HALT AUF FREIER STRECKE: Der wiederkehrende Blick auf den Baum aus Richtung des Pflegebetts wird Zug um Zug sinnbildlich aufgeladen

Immer deutlicher zeigt sich dann aber, wie unsicher und zunehmend überfordert alle sind. Irgendwann sagt Simone in ihrer Erschöpfung sogar, sie wünsche sich inzwischen, dass er bald einschlafen möge. Vorsorglich rät ihr die angesprochene Palliativärztin davon ab, Frank in ein Hospiz zu geben. Es gehe auch darum, gibt sie zu bedenken, die Kinder erleben zu lassen, dass Sterben nicht nur schrecklich sein muss, darum, ihnen diese Erinnerung in ihr Leben mitzugeben. Der Dialog mit der Ärztin markiert im Film den dramaturgischen Punkt, an dem neben der Familie noch einmal die Schwester, der Vater (Otto Mellies, besonders berührend), die Freundin aus jungen Jahren, ein befreundeter Kollege am Bett erscheinen. Wir werden Zeugen vieler kleiner, teils hilfloser, aber echter und anrührender Gesten der Nähe, die eine gute Atmosphäre, einen Kokon menschlicher Wärme schaffen, die sich auf uns überträgt, bis Frank schließlich ruhig stirbt. Auch bei diesem Film kulminieren zum Schluss – vielleicht am stärksten von allen Filmen Dresens – Momente, in denen Trauer mit Hoffnung, und mit dem Mutmachen zum Weiterleben zusammengeht. Eine Art säkularer Epiphanie. Sie wird innerhalb der Handlungswelt, durch die von Frank noch selbst erwünschte und damit bedeutungsvoll hergestellte Raumanordnung von Krankenbett und Fensterblick, der einen ausladenden Baum rahmt, visuell-metaphorisch und dabei semantisch metamorph unterstützt.

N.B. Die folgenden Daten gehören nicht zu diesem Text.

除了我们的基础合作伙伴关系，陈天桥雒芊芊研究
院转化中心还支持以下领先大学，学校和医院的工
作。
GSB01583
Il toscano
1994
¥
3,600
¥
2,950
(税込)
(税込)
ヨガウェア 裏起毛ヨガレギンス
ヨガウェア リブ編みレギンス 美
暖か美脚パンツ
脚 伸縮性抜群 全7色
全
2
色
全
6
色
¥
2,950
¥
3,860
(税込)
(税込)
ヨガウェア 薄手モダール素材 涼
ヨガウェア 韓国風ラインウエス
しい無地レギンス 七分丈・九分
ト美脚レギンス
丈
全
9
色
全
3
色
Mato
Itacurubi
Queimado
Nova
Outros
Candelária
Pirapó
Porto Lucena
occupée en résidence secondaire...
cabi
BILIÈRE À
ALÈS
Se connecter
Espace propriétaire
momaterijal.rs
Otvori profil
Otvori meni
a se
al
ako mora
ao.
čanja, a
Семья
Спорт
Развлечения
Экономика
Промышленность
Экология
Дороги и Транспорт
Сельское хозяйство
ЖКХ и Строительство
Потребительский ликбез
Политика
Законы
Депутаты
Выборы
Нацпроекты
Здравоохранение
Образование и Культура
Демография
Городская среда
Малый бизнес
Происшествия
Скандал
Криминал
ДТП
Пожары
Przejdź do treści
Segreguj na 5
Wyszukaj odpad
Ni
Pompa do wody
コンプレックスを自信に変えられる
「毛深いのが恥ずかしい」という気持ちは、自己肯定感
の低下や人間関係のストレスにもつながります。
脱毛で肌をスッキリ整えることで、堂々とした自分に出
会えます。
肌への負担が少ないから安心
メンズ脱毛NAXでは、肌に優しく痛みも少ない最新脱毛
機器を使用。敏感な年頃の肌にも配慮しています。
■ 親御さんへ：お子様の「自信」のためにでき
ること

Solche besonderen Ambivalenzen, die das Ironische und das Tragische mit menschlicher Nähe und einem Schuss Utopie verbinden, wobei alles letzthin auf genau beobachteter, in der Imagination der filmischen Welt aufgehobener Realität fußt – eine Melange, die so letzthin nur das Kino herzustellen vermag. Das ist es wohl, was den Dresen-Ton ausmacht.